Most people, ultimately, seem to just retreat to their respective corners and root for their own tribe in these kinds of scenarios, making sites like Rotten Tomatoes and IMDb often little more than storehouses of competing echo chambers.
Enter a newly launched review site, “Worth it or Woke,” which debuted just a few months ago — and at a time when sites like Rotten Tomatoes and IMDb also keep changing their rules in such a way that certain opinion and commentary are increasingly favored and amplified over others (I’ll leave you to figure out which is which).
“The growing disparity between what audiences think about a program and that of the ‘professionals’ has finally increased to the point that it can no longer be ignored,” the “Worth it or Woke” About Us page explains. “So, we have decided that our religious conservative voice needs to be heard, and so we bring you Worth it or Woke.
“Everyone is biased but we wear ours out in the open for all to see, so much so that we’ve built it right into our critique model. Right alongside with what we think about the story, performances, and visuals, we let you know if the woke quotient (woketient) is distractingly high, tolerable, or not there at all.”
Disney’s newly released live-action remake of The Little Mermaid is a good example of what’s going on here, in terms of the state of official review-dom these days. And also helps explain why a site like “Worth it or Woke” feels like it’s even necessary in the first place.

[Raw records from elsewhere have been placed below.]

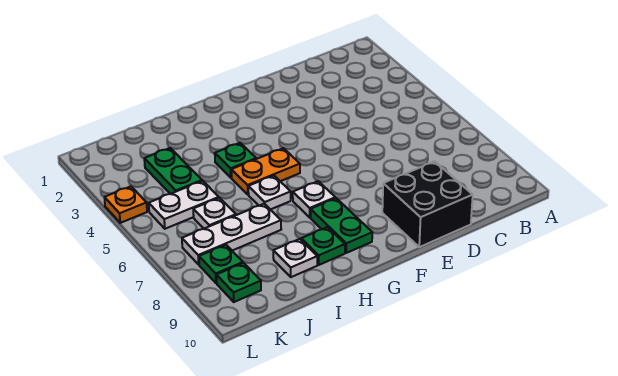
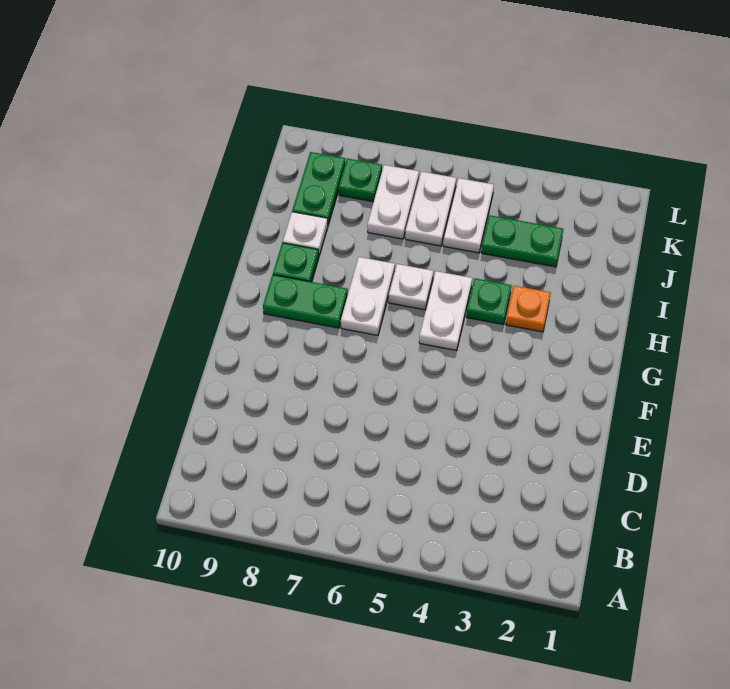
black 2x2 brick [382,161,473,247] -> none
orange 1x2 plate [231,148,300,194] -> white 1x2 plate [419,271,472,351]
white 1x1 plate [293,181,335,217] -> white 1x2 plate [341,257,395,336]
white 1x3 plate [182,204,281,264] -> white 1x2 plate [367,165,419,239]
white 1x1 plate [193,198,236,229] -> white 1x2 plate [405,172,456,246]
green 1x1 plate [217,263,261,302] -> green 1x2 plate [292,152,345,225]
orange 1x1 plate [104,186,147,223] -> orange 1x1 plate moved to [506,286,551,332]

In terms of the new Little Mermaid, many of the audience reviews on a site like Rotten Tomatoes have fixated on the casting of a young black woman in the title role while others are more focused on, simply, the movie itself — and on whether it’s a worthy remake that lives up to the original. In the aggregate, the reviewers include obvious trolls and plenty-satisfied viewers, as well as people who have a problem with any change at all being made to a beloved classic (plus too-sensitive types who see tinges of racism in any legitimate negative commentary here), all of which combines into a stew of toxicity that sites like Rotten Tomatoes and IMDb keep changing their rules in response to.
IMDb, for example, has been bombarded by 1-star reviews for The Little Mermaid, and its audience review section now includes this verbiage: “Unusual activity: Our rating mechanism has detected unusual voting activity on this title. To preserve the reliability of our rating system, an alternate weighting calculation has been applied.”

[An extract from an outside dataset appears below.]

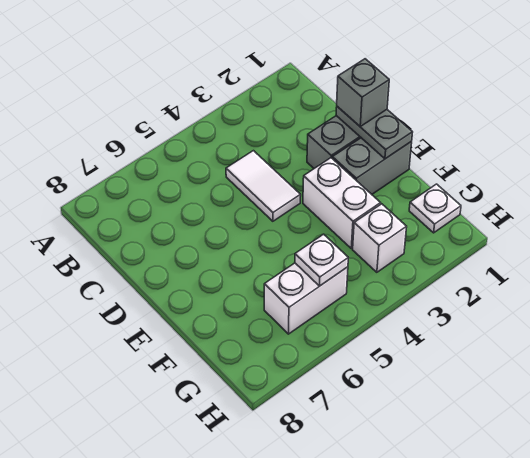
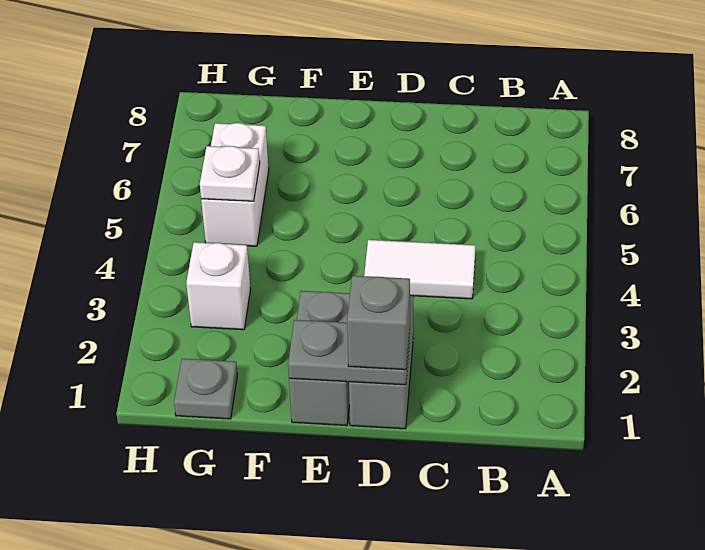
white 1x2 brick [303,158,381,249] -> none
white 1x1 plate [409,184,461,233] -> grey 1x1 plate [174,359,237,419]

Rotten Tomatoes, meanwhile, segregates its audience review section into two buckets: Verified Audience ratings, and All Audience ratings. And there can be quite an eyebrow-raising difference between the two, such that The Little Mermaid’s more than 5,000 Verified Audience ratings are 95% positive, while the movie currently has more than 25,000 All Audience ratings … of which only 57% are positive.
Another example:
Take a series like Prime Video’s The Terminal List from 2022, which creator Jack Carr has proudly proclaimed doesn’t have “woke stuff … shoved into it.” Critics ripped it to shreds, earning the series a terrible 39% on Rotten Tomatoes, while fans on the review site responded to the action and pro-military feel by giving the show a near-perfect 95%.

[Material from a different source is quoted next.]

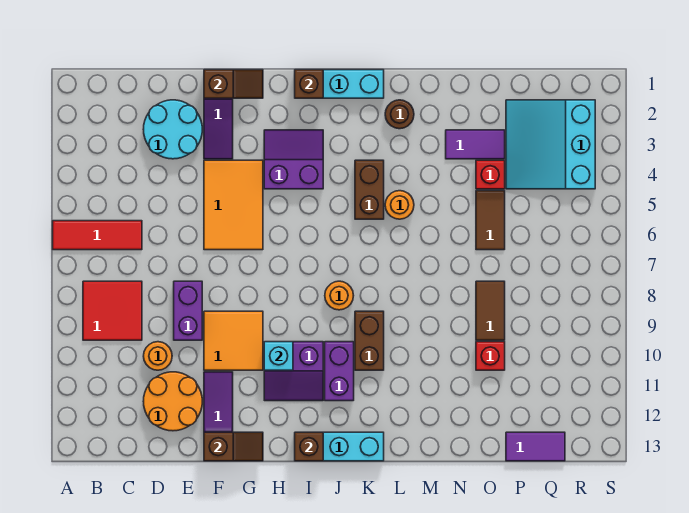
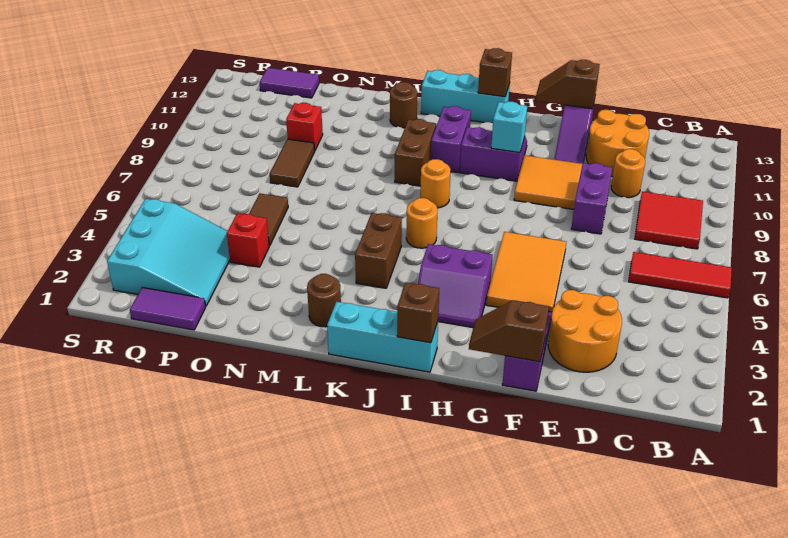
cyan 2x2 round brick [143,100,202,159] -> orange 2x2 round brick [548,290,622,372]
orange 1x1 round brick [385,191,414,219] -> orange 1x1 round brick moved to [406,198,437,248]
none -> brown 1x1 round brick [390,82,417,128]
purple 1x2 tile [446,130,505,159] -> purple 1x2 tile moved to [130,287,206,330]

A sampling of some of the “Worth it or Woke” review snippets currently shown on the site’s homepage carousel:
- Guy Ritchie’s The Covenant: “I didn’t know that Guy Ritchie had it in him. The Covenant is a superb war movie that will pi$$ you off, and rightly so.”
- The Little Mermaid (2023): “The Little Mermaid is watered-down and woke flotsam that made its way to the ocean via toilet flush.”
- Fast X: “Put your brain on cruise control. Fast X is 2.5 hours of vroom vroom things go boom, family, and whatever the h3!! Jason Mamoa is doing.”
- Hypnotic: “Hypnotic asks, ‘What if Christopher Nolan was far less talented and made a Matrix movie about the Jedi Mind Trick?”
Have mainstream sites like Rotten Tomatoes, which try to be all things to all people, outlived their usefulness? That day is probably still to come, but all of this does underscore one thing, at least for me — how ridiculous it is to pretend that there’s an inherent objectivity to works of art in the first place.